(DOCUMENT PASSAGE):
▼

This is so cool – I wish I needed it. Basically, for $30 a month, PhoneTag converts your voicemail into text and delivers it directly to your handheld and/or your email. You can still hear it as voicemail, but it sure is faster just to read through it all. And what’s so neat is the quality of the transcription – at least judging from a few samples a friend who does use it sent me. Amazing. ‘With PhoneTag,’ reads the website, ‘you can read every voicemail that comes into any of your phone numbers – from anywhere.’
Another friend was horrified to see a $378 phone bill for a handful of calls to China on his iPhone – at $3.49 a minute. With pennytalk.com, those calls – from the same iPhone – are now 49-cents each plus TWO CENTS a minute. (So about $4 instead of $378.)
Mike Woolen: ‘I am one of those rare conservative Republicans who read your column without fail. Thanks for the link to the ‘bubble’ video. I ended up watching all fifteen videos and feel like I have a better understanding of what is really going on in the country. Indeed, hard times are coming. Mr. Martenson says in one of the videos that he decided to ‘place my wealth out of the path of a potential dollar collapse.’ But he would not suggest a specific strategy to do so. I was hoping that you might.’
☞ The first thing to say (other than that I’m really happy you come here, despite our differing views) is that part of the collapse (or perhaps most of it, we’ll someday look back and realize) is behind us. The dollar has lost more than half its value, versus the euro, since conservative Republicans swept George W. Bush into office January 20, 2001. So there could be an element of horses and barn doors in this.

▲

(LISTED RECORDS):
▼

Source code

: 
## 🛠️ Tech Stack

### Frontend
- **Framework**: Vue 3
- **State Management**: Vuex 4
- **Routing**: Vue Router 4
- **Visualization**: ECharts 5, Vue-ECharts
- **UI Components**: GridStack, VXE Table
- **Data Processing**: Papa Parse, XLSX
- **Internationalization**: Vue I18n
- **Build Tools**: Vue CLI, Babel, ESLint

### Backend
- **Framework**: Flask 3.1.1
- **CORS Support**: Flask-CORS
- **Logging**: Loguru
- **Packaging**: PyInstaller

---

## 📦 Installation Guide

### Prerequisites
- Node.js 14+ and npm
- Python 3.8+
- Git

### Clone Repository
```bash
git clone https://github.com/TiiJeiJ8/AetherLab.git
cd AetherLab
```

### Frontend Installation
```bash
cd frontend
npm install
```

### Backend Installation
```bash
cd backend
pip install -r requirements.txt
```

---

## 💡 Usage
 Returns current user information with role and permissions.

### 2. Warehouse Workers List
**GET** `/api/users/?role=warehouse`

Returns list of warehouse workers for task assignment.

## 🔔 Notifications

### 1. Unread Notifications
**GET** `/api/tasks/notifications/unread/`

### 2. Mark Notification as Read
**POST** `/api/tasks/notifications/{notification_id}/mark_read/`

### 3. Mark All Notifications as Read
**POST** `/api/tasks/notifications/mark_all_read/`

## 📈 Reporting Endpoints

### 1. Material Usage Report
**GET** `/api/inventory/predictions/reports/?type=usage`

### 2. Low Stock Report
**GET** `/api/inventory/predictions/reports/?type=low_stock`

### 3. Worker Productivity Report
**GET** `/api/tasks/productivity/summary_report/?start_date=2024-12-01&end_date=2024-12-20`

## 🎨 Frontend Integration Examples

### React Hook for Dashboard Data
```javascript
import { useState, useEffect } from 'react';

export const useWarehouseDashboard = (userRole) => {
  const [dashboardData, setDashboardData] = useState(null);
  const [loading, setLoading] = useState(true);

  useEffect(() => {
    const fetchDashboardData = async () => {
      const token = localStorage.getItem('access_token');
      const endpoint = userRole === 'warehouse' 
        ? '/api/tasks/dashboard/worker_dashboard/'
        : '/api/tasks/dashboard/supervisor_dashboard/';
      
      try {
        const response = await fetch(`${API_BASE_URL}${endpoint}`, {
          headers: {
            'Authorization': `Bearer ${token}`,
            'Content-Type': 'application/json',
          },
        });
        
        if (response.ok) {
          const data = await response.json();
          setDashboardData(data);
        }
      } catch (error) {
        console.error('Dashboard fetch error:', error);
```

▲

(EXERCISES):
(a) According to the column, what does PhoneTag charge each month?
(b) Copy the part of the column word for word, starting at "This is so cool" and ending at "instead of $378.)".

(EXERCISE SOLUTIONS):
(a) $30 a month.

(b)
This is so cool – I wish I needed it. Basically, for $30 a month, PhoneTag converts your voicemail into text and delivers it directly to your handheld and/or your email. You can still hear it as voicemail, but it sure is faster just to read through it all. And what’s so neat is the quality of the transcription – at least judging from a few samples a friend who does use it sent me. Amazing. ‘With PhoneTag,’ reads the website, ‘you can read every voicemail that comes into any of your phone numbers – from anywhere.’
Another friend was horrified to see a $378 phone bill for a handful of calls to China on his iPhone – at $3.49 a minute. With pennytalk.com, those calls – from the same iPhone – are now 49-cents each plus TWO CENTS a minute. (So about $4 instead of $378.)